A costureirinha da Sé
A costureira começou a carreira a fazer calças no Cardoso da Saudade
Na infância costurava as roupas das bonecas. Na juventude fez o enxoval dos cinco filhos. Hoje possui um atelier com mais de quinhentas fantasias de Carnaval e ganha prémios de alta costura. Lurdes Vieira, 57 anos, é das cinco costureiras de Braga que conservam a arte de tornar as crianças na Jessica do Roger Rabbit, na Cruela dos 101 Dálmatas, em legionários na fronteira da Gália ou em damas da corte do século XIX. É assim há década e meia, no velhinho n.º 16 da Rua Gualdim Pais, contíguo à Sé.
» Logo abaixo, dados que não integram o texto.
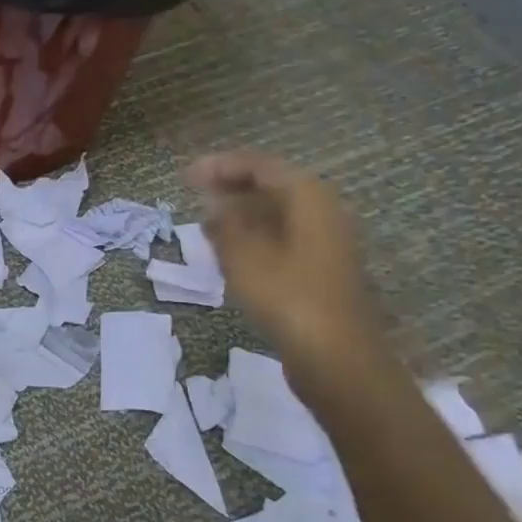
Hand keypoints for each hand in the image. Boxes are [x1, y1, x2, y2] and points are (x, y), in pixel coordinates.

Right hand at [185, 150, 382, 374]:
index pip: (260, 166)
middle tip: (194, 194)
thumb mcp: (242, 257)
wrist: (334, 355)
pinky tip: (229, 250)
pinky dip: (254, 235)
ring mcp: (324, 241)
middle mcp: (322, 210)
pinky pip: (282, 236)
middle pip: (272, 186)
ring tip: (205, 222)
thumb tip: (213, 205)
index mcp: (308, 197)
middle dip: (231, 187)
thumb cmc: (286, 297)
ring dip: (241, 212)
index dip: (220, 166)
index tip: (186, 176)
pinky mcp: (320, 267)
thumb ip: (224, 224)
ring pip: (277, 213)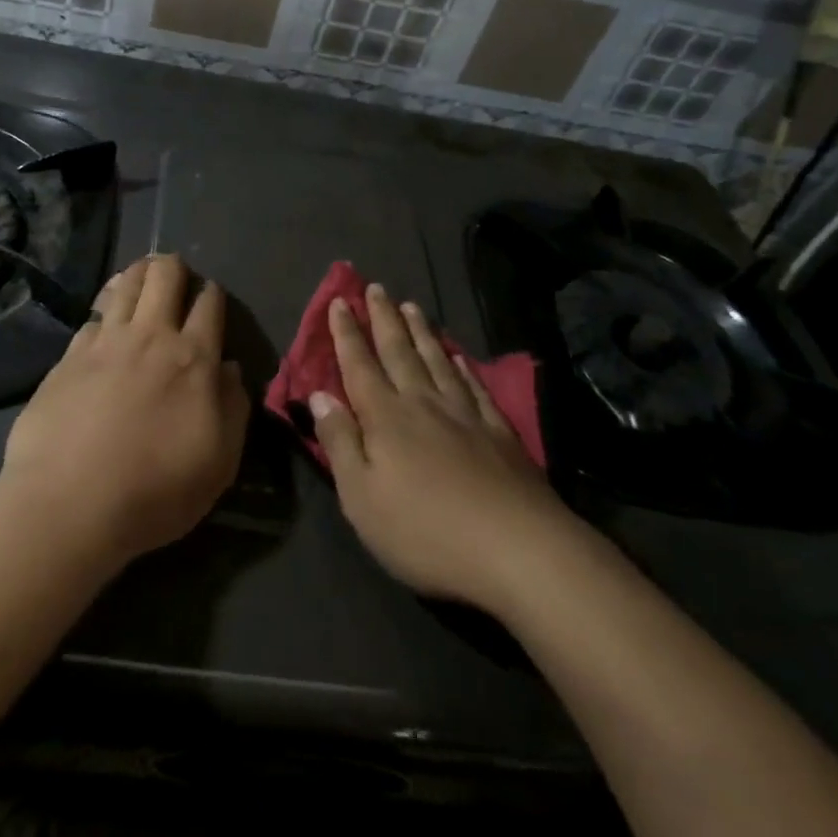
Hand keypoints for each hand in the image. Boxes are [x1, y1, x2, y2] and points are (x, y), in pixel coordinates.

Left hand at [1, 254, 249, 566]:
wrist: (68, 505)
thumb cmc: (155, 490)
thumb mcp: (219, 462)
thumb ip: (233, 407)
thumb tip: (229, 370)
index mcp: (193, 358)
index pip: (209, 303)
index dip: (213, 294)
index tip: (211, 298)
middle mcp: (151, 336)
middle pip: (165, 275)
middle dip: (175, 268)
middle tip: (176, 278)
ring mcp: (105, 342)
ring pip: (126, 284)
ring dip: (138, 275)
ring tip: (142, 280)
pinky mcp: (69, 356)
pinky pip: (93, 317)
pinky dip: (104, 311)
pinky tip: (104, 323)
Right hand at [310, 284, 562, 612]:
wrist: (517, 548)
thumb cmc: (425, 531)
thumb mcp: (362, 497)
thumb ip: (340, 442)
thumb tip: (320, 395)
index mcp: (385, 417)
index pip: (359, 365)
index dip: (347, 334)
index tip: (339, 302)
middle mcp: (422, 403)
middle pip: (399, 352)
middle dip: (384, 318)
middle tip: (376, 288)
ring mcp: (464, 414)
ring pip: (436, 360)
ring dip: (420, 332)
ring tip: (412, 306)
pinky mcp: (498, 432)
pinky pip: (473, 386)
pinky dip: (462, 367)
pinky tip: (457, 356)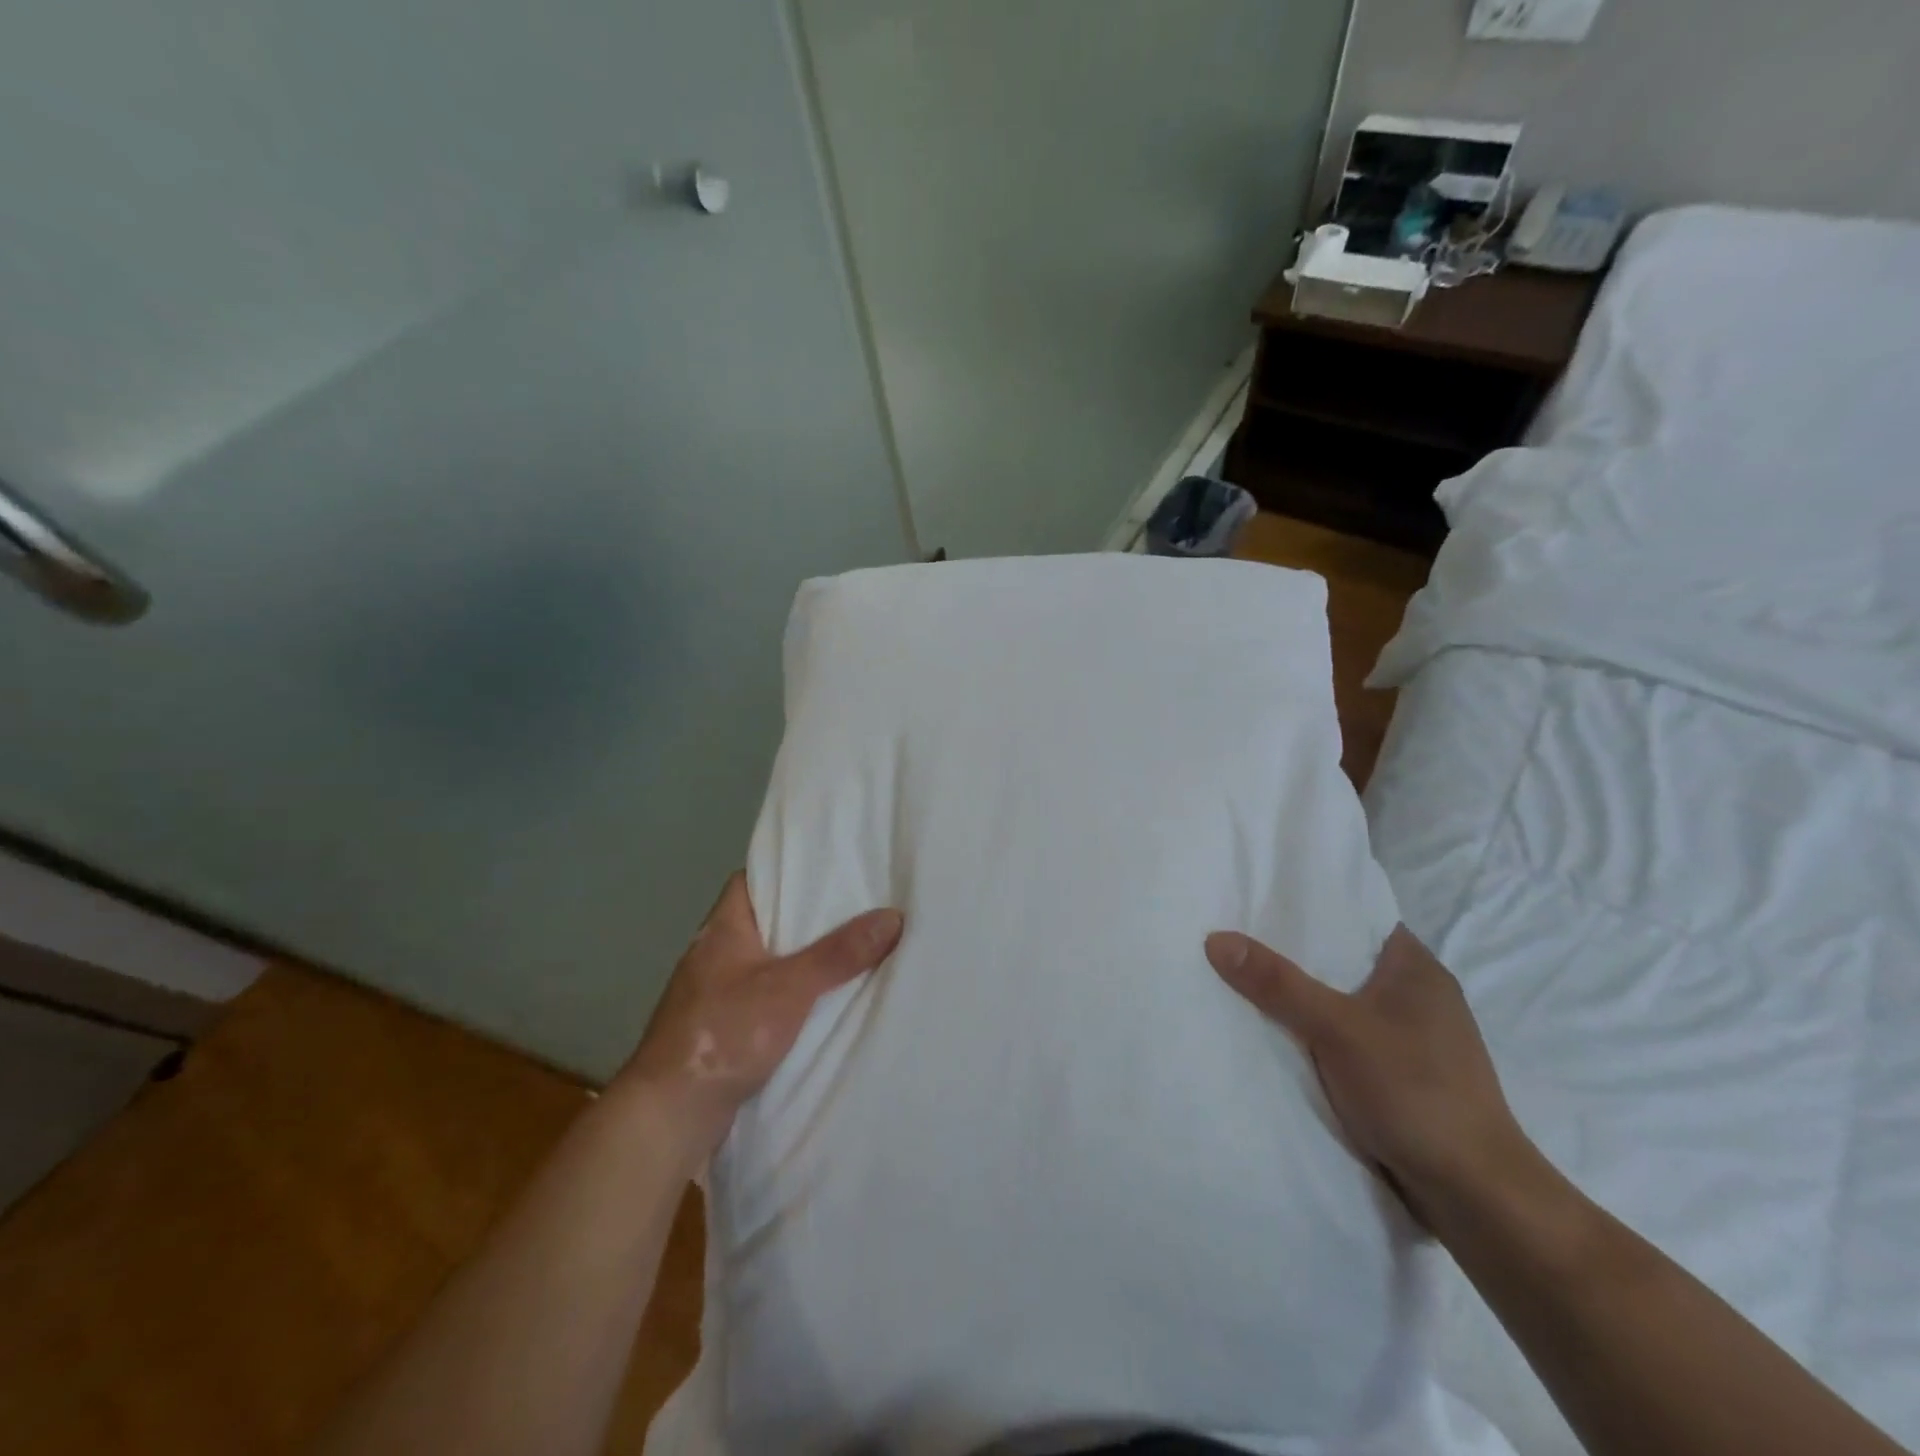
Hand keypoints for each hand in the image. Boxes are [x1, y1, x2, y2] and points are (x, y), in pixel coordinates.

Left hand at [619, 874, 903, 1159]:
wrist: (669, 1116)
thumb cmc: (723, 1033)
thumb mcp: (789, 987)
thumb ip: (839, 954)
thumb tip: (893, 916)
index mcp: (722, 929)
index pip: (752, 879)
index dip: (787, 871)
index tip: (828, 870)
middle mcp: (714, 955)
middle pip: (766, 921)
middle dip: (807, 918)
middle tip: (856, 908)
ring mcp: (715, 994)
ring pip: (768, 962)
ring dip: (801, 960)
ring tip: (851, 949)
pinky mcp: (722, 1029)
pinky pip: (765, 998)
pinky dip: (792, 995)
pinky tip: (823, 1002)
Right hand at [1204, 925, 1532, 1224]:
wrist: (1476, 1197)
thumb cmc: (1415, 1092)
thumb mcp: (1336, 1028)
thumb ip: (1277, 983)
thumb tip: (1215, 937)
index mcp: (1417, 968)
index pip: (1355, 915)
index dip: (1307, 906)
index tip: (1256, 900)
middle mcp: (1419, 995)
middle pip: (1342, 959)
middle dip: (1293, 954)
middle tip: (1235, 938)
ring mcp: (1413, 1038)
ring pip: (1342, 1002)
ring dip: (1302, 999)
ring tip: (1243, 981)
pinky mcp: (1404, 1075)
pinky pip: (1346, 1038)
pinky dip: (1315, 1034)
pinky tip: (1278, 1036)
As fantasias são requisitadas sobretudo pelas escolas locais, sejam crianças, docentes ou funcionários. Os colégios Luso-Inglês e D. Diogo de Sousa são os próximos da lista, pois pre- cisam de adereços para as festas de Halloween e de Natal. Em simultâneo, os grupos de teatro e promotores de feiras temáticas municipais (a romana, a medieval, a moderna) abordam periodicamente Lurdes Vieira. Animação de empresas ou de discotecas conta também com vestimentas costuradas pelas mãos de Lurdes.
O conjunto de fatos integra desde sóis a bolas de praia, de flores a tambores, do Tweety a dragões, de caracóis a elefantes, de ninjas a mimos, de venezianas à Branca de Neve, de hippies a deusas gregas. A adaptação a cada época é rigorosa e completa. O período medieval, por exemplo, junta vestes do povo, do clero, da nobreza e da corte. É possível encontrar o disfarce de pagem, de bobo, de arcebispo, de príncipe ou até de Inês de Castro. Quanto à caracterização de árabe, tanto pode ser um Rei Mago como num sósia do Bin Laden.
O mesmo se passa com os tamanhos das roupas, preparadas para apertar ou alargar nas laterais da cinta e do peito. Anjos não existem, "obriga a contratar alguém para saber como fazer os acessórios com rigor e ajudar a vestir e calçar as pessoas". Nos adornos, encontra-se igualmente calçado próprio, dezenas de peças para a cabeça (do elmo do gladiador ao chapéu de Robin Hood), os tridentes do Diabo, o cajado e cabaça do peregrino, diversos bigodes, coroas e cartolas.
Cada peça demora, em média, um dia a conceber, inspirada "em livros, revistas e filmes". É feita com materiais de qualidade, para não se deteriorar na lavagem, nomeadamente a lã, o veludo ou a napa. "Tem que se ter muita paciência e saber enquadrar os tecidos", diz. O aluguer individual oscila entre os 10 e os 50 euros. "Não vendo nada, nem que me dêem uma fortuna; dá-me mais gozo trabalhar para mim e conheço cada peça que fiz", realça a costureira. Geralmente, os clientes entregam a roupa "limpa e sem estragos".
Porém, desde 2002, as crianças têm reduzido a procura nos disfarces. "Preferem as máscaras e as roupas no supermercado; são mais baratas, mas frágeis e sem brilho", sustenta Lurdes Vieira. Ao invés, pedidos de adultos "são cada vez mais". No atelier trabalha também a sua irmã Elisa, por conta própria, embora ajude "quando é preciso" e faça companhia. "É uma arte solitária, às vezes as amigas vêm também cá conversar", acrescenta Lurdes. Será o chamado "corta e cose"? "Não falo da vida alheia, falo de mim e de assuntos da sociedade e actualidade", continua a profissional, que no início dos anos 90 lançou uma firma de confecção e teve 15 empregadas. Os pagamentos incumpridos dos clientes obrigaram-na a desistir da empreitada. Na adolescência, Lurdes Vieira esfoliou tecido na alfaiataria "Académica" e foi calceira no "Cardoso da Saudade".